- _ACTIVITY_:
Reproduce, character for character, the lines of text in every item below, leaving out the pictures.
==== DATASET RECORDS ====
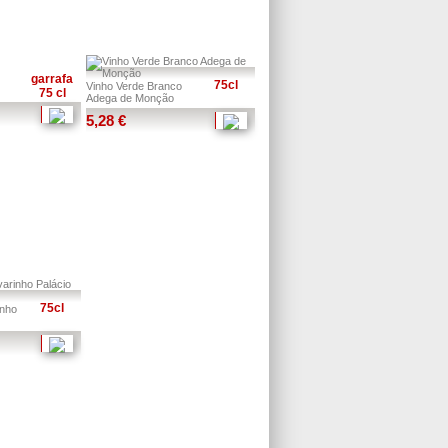
garrafa
75cl
Vinho Verde Branco
75 cl
Adega de Monção
5,28 €
75cl
inho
====
- _TASK RESPONSE_:
garrafa
75cl
Vinho Verde Branco
75 cl
Adega de Monção
5,28 €
75cl
inho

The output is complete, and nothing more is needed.